DATA PROVIDED —

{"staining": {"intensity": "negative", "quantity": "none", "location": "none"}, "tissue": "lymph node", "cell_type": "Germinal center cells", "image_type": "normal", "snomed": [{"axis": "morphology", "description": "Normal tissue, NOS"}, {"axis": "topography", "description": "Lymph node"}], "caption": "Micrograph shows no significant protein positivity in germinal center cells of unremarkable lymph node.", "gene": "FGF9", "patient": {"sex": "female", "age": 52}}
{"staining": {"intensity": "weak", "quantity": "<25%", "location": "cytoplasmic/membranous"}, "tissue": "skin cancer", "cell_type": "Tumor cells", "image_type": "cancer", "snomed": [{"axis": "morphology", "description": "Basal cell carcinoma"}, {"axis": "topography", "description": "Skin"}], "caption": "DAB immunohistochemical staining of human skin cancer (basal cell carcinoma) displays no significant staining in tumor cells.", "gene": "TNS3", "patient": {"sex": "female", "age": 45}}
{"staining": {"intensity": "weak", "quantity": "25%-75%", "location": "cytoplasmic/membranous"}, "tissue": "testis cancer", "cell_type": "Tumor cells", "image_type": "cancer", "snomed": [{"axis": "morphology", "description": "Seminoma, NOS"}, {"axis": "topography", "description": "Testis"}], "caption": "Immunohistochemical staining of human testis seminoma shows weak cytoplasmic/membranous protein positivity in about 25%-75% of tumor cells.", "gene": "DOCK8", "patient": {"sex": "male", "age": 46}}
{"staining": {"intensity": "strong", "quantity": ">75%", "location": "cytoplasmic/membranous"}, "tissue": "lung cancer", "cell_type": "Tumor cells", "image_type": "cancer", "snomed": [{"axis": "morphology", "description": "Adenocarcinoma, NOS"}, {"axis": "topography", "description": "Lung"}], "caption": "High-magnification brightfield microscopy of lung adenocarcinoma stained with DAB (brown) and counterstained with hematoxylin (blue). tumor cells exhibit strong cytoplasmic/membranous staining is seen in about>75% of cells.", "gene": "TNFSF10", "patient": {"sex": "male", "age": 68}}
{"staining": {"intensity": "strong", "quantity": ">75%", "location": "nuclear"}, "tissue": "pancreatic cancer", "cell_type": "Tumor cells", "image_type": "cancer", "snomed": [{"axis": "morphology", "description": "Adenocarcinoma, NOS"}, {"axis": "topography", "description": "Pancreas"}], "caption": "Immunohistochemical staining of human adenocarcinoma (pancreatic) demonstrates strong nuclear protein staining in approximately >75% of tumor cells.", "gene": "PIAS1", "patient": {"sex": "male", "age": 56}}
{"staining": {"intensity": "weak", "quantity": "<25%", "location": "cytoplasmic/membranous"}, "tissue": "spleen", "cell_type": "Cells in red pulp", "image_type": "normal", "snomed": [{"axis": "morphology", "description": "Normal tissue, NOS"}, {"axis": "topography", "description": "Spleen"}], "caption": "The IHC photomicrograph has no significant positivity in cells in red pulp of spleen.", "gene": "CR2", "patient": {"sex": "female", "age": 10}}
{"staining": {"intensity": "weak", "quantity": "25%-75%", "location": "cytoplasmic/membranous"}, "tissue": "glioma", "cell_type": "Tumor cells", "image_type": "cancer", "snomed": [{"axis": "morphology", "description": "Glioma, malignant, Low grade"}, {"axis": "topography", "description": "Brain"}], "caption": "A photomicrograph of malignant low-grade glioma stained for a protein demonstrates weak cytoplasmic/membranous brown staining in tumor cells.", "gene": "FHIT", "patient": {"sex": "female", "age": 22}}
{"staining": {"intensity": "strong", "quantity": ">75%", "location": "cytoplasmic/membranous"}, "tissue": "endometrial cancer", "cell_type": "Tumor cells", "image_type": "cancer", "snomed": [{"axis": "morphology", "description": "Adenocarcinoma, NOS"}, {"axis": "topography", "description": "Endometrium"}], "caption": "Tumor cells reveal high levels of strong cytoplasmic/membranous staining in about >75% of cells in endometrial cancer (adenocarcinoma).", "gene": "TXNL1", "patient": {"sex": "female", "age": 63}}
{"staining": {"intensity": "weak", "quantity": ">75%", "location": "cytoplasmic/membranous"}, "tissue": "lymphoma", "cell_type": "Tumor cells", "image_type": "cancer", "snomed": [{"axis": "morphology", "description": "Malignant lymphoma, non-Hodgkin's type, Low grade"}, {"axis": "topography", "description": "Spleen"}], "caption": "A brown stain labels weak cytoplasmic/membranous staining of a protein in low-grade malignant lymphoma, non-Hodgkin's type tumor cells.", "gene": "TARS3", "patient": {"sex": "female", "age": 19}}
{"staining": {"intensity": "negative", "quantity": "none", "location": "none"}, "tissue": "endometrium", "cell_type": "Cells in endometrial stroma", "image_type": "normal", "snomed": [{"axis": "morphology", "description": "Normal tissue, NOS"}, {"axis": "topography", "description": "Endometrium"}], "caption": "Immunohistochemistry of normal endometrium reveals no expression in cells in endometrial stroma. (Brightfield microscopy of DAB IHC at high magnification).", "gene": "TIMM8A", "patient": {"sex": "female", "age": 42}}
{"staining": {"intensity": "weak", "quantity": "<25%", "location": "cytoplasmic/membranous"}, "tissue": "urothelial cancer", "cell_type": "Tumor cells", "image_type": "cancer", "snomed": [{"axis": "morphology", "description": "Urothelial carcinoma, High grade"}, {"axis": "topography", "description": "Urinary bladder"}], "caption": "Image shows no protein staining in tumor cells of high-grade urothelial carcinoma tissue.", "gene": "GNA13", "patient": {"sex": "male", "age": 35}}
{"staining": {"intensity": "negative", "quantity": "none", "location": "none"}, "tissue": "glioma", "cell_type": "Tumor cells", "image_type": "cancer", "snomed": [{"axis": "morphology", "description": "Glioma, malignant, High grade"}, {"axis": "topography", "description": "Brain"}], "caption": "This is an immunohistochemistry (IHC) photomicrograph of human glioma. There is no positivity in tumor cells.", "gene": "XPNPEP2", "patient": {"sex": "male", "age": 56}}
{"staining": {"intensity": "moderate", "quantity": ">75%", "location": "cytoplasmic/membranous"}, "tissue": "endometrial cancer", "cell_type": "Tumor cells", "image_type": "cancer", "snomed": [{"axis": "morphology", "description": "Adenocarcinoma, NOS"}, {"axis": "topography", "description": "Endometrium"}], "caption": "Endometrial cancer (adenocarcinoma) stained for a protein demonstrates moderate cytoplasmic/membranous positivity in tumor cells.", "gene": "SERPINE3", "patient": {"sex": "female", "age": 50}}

WHAT IS EXPECTED —
Both the line containing "non-Hodgkin's type, Low" and the line containing "is an immunohistochemistry" belong in the answer. Print them and every line above that falls between them exactly, and no others.

WRITTEN SOLUTION —
{"staining": {"intensity": "weak", "quantity": ">75%", "location": "cytoplasmic/membranous"}, "tissue": "lymphoma", "cell_type": "Tumor cells", "image_type": "cancer", "snomed": [{"axis": "morphology", "description": "Malignant lymphoma, non-Hodgkin's type, Low grade"}, {"axis": "topography", "description": "Spleen"}], "caption": "A brown stain labels weak cytoplasmic/membranous staining of a protein in low-grade malignant lymphoma, non-Hodgkin's type tumor cells.", "gene": "TARS3", "patient": {"sex": "female", "age": 19}}
{"staining": {"intensity": "negative", "quantity": "none", "location": "none"}, "tissue": "endometrium", "cell_type": "Cells in endometrial stroma", "image_type": "normal", "snomed": [{"axis": "morphology", "description": "Normal tissue, NOS"}, {"axis": "topography", "description": "Endometrium"}], "caption": "Immunohistochemistry of normal endometrium reveals no expression in cells in endometrial stroma. (Brightfield microscopy of DAB IHC at high magnification).", "gene": "TIMM8A", "patient": {"sex": "female", "age": 42}}
{"staining": {"intensity": "weak", "quantity": "<25%", "location": "cytoplasmic/membranous"}, "tissue": "urothelial cancer", "cell_type": "Tumor cells", "image_type": "cancer", "snomed": [{"axis": "morphology", "description": "Urothelial carcinoma, High grade"}, {"axis": "topography", "description": "Urinary bladder"}], "caption": "Image shows no protein staining in tumor cells of high-grade urothelial carcinoma tissue.", "gene": "GNA13", "patient": {"sex": "male", "age": 35}}
{"staining": {"intensity": "negative", "quantity": "none", "location": "none"}, "tissue": "glioma", "cell_type": "Tumor cells", "image_type": "cancer", "snomed": [{"axis": "morphology", "description": "Glioma, malignant, High grade"}, {"axis": "topography", "description": "Brain"}], "caption": "This is an immunohistochemistry (IHC) photomicrograph of human glioma. There is no positivity in tumor cells.", "gene": "XPNPEP2", "patient": {"sex": "male", "age": 56}}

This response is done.